Er is zestien jaar verstreken sinds het verschijnen van de eerste Kung Fu Panda en nog steeds blijkt de sullige mollige pandabeer Po een dankbaar personage. Want als het erop aankomt weet de klungelige Po zijn talenten in te zetten om een geduchte vijand tegen de vlakte te werken. Het is dan ook niet zo verwonderlijk dat we inmiddels bij het vierde deel zijn aanbeland en ook nog een tv-serie hebben gezien. Om de zwart-witte vechtbeer ontwikkeling door te laten maken onderneemt zijn meester Shifu pogingen om hem te promoveren tot geestelijke leider van de vallei waar hij woont.
Dus zijn er audities op het stadsplein voor de opvolging van Po als Drakenstrijder. De kandidaten hebben elk bijzondere krachten, zijn bliksemsnel en meedogenloos in de strijd. Po kan maar moeilijk kiezen en besluit dat de volgende Drakenleider Po zelf is. Mooi, dan is dat ook weer opgelost, want het driekoppige schrijversteam van dit vierde deel heeft ook wel ingezien dat sommige dingen maar beter bij het oude kunnen blijven.

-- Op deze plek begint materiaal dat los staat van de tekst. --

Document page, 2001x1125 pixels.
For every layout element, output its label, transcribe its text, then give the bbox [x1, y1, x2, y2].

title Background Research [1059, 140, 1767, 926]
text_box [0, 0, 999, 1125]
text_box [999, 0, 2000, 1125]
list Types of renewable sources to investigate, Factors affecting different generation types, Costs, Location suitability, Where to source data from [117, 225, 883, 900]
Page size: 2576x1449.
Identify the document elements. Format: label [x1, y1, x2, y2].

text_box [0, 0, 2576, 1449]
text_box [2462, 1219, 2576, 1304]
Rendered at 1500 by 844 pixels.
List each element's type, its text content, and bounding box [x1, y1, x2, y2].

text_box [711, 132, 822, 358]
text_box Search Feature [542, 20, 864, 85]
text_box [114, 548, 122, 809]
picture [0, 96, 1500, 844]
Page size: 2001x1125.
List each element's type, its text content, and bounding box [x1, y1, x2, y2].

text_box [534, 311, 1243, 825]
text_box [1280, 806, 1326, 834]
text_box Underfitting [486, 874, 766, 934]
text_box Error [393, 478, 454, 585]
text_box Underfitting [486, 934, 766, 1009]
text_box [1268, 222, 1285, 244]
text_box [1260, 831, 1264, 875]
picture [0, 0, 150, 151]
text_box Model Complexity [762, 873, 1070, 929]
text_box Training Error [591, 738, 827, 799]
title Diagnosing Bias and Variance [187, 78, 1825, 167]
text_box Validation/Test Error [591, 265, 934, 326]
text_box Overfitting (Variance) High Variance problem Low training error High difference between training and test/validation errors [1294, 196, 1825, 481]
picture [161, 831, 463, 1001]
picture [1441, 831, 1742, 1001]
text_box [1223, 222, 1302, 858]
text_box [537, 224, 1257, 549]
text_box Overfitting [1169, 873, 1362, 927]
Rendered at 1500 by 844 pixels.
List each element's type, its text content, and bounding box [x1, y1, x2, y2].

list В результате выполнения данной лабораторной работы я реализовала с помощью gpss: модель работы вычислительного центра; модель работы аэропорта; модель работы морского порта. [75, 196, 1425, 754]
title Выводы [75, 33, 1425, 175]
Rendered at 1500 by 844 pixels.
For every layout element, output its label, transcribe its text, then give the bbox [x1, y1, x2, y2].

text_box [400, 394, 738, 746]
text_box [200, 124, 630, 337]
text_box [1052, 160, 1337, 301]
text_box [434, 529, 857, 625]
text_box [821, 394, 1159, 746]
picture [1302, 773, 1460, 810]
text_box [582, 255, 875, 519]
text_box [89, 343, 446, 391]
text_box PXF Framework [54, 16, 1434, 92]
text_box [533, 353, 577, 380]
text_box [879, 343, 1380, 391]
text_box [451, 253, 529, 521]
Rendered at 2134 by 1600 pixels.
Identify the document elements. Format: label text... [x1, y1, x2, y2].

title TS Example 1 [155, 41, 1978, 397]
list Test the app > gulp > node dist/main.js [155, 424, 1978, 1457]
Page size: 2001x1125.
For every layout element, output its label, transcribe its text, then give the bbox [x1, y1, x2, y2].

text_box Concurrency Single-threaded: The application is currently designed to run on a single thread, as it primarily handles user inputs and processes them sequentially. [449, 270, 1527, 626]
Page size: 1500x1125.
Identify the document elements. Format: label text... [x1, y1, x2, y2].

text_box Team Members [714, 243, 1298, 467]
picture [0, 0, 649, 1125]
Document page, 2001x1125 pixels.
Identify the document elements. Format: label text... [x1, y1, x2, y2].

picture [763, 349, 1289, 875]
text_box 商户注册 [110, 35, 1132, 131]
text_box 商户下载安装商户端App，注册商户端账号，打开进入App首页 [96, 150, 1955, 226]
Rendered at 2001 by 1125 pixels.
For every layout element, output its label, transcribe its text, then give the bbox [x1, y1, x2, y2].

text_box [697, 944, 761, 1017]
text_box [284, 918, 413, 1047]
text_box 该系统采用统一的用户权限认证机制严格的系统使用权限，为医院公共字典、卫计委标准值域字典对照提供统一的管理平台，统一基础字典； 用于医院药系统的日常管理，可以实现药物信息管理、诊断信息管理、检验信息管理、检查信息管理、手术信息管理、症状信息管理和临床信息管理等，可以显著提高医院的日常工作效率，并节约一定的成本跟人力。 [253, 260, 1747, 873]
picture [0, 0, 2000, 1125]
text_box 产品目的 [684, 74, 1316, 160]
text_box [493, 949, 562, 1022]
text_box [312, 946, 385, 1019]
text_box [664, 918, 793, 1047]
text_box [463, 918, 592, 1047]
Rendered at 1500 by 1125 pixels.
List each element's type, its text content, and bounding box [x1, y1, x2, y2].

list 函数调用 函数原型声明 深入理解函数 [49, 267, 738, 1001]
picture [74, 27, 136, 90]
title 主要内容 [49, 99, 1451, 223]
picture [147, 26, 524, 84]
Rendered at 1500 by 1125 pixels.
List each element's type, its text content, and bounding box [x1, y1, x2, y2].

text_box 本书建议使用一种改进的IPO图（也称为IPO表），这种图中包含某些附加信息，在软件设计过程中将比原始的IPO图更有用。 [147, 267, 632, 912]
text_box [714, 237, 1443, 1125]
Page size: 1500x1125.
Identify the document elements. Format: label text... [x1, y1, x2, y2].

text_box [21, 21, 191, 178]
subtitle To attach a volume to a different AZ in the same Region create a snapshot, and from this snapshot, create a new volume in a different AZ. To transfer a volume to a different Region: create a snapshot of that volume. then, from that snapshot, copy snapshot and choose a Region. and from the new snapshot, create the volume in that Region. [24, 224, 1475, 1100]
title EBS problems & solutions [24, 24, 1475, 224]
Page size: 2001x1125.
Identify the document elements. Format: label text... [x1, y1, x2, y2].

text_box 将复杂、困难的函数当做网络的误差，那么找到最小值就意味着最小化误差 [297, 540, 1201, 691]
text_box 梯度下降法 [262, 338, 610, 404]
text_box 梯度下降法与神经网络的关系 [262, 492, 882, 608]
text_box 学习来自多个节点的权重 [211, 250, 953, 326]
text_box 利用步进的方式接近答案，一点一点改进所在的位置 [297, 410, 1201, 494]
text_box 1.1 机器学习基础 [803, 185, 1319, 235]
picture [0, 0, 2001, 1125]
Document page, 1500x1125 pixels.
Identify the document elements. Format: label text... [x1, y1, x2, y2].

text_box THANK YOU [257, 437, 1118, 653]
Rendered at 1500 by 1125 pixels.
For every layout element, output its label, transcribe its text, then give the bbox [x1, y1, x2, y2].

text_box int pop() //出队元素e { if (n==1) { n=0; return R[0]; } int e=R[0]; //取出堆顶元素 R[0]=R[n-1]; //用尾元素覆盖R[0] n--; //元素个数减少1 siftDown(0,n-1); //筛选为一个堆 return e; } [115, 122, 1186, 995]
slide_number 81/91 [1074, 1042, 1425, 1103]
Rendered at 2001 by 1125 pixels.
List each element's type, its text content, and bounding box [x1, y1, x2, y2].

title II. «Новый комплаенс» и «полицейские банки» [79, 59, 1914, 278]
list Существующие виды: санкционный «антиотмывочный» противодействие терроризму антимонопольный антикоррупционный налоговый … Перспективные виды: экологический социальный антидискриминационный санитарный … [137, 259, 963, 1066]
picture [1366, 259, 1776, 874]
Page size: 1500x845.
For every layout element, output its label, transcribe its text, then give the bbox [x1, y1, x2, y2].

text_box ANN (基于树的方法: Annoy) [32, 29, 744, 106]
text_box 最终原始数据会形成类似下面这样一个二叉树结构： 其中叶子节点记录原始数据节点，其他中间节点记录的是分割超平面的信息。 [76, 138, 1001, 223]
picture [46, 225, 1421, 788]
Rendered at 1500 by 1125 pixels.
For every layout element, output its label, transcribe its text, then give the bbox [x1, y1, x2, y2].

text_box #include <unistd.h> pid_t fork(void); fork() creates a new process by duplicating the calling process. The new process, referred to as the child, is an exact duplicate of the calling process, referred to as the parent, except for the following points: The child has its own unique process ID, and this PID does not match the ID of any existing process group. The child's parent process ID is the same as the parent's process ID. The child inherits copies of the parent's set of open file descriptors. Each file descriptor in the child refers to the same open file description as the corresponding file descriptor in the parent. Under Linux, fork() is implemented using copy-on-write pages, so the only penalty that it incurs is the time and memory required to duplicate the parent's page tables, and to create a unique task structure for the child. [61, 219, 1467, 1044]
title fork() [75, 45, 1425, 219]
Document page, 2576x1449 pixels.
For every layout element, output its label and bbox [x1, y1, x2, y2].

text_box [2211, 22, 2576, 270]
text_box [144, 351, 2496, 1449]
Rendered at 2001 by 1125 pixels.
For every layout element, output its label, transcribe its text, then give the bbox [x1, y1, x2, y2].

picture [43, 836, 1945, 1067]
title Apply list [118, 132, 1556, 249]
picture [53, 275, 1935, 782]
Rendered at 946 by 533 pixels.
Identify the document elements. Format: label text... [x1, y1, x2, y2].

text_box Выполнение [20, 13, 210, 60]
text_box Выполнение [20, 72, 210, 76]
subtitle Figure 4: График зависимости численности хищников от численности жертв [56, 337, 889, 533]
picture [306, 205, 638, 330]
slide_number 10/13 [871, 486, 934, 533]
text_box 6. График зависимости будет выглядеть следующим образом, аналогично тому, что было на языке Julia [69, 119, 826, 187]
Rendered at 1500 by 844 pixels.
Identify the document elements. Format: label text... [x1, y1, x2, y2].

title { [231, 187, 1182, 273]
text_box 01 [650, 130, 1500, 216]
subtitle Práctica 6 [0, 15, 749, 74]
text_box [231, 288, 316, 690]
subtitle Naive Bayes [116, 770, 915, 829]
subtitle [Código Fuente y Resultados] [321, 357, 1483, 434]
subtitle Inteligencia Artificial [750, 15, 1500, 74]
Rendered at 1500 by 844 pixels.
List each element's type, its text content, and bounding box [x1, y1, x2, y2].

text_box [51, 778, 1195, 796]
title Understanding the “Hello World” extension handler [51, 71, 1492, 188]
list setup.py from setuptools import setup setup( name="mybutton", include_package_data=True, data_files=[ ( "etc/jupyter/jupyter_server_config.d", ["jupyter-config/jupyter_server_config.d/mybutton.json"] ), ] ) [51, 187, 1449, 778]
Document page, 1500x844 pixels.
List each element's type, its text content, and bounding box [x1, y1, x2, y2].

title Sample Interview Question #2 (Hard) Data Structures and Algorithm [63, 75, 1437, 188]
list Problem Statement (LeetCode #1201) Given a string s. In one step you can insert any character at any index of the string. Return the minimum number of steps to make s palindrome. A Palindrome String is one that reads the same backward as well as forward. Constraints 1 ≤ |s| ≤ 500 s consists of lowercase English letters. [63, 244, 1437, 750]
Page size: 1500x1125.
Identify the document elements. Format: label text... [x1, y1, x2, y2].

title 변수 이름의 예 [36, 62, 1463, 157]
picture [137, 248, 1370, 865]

Daar zit ook wel meteen de zwakte van de reeks waar de makers in theorie eindeloos lang mee door kunnen gaan. In vorige delen werd Po nog bijgestaan door een team vechtersbazen, maar deze zijn in deel vier compleet op de reservebank gezet. Het is niet verwonderlijk dat Po een nieuwe vijand in de ogen mag kijken. Het verrassende is dat hij niet precies weet hoe deze tegenstander eruitziet. Eerst lijkt oude bekende Tai Lung opnieuw zijn opwachting te maken, maar dit blijkt slechts een van de gedaanten waarin een boosaardige kameleon zichzelf kan veranderen.
Er wordt een gekunsteld plot opgetrokken om Po uiteindelijk op een plek met zijn nieuwe vijand te krijgen. Een grijpgrage en razendsnelle eekhoorn die gebekt is als Awkwafina moet Po om de tuin zien te leiden maar wordt al snel ingezet als Po's nieuwe strijdmakker. Parallel aan de zoektocht van Po en deze Zhen gaan Po's biologische en pleegvader ook op zoek. Plotmatig komt het regelmatig tot een stilstand, bijvoorbeeld wanneer Po en Zhen een vechtpartij veroorzaken in een kroeg.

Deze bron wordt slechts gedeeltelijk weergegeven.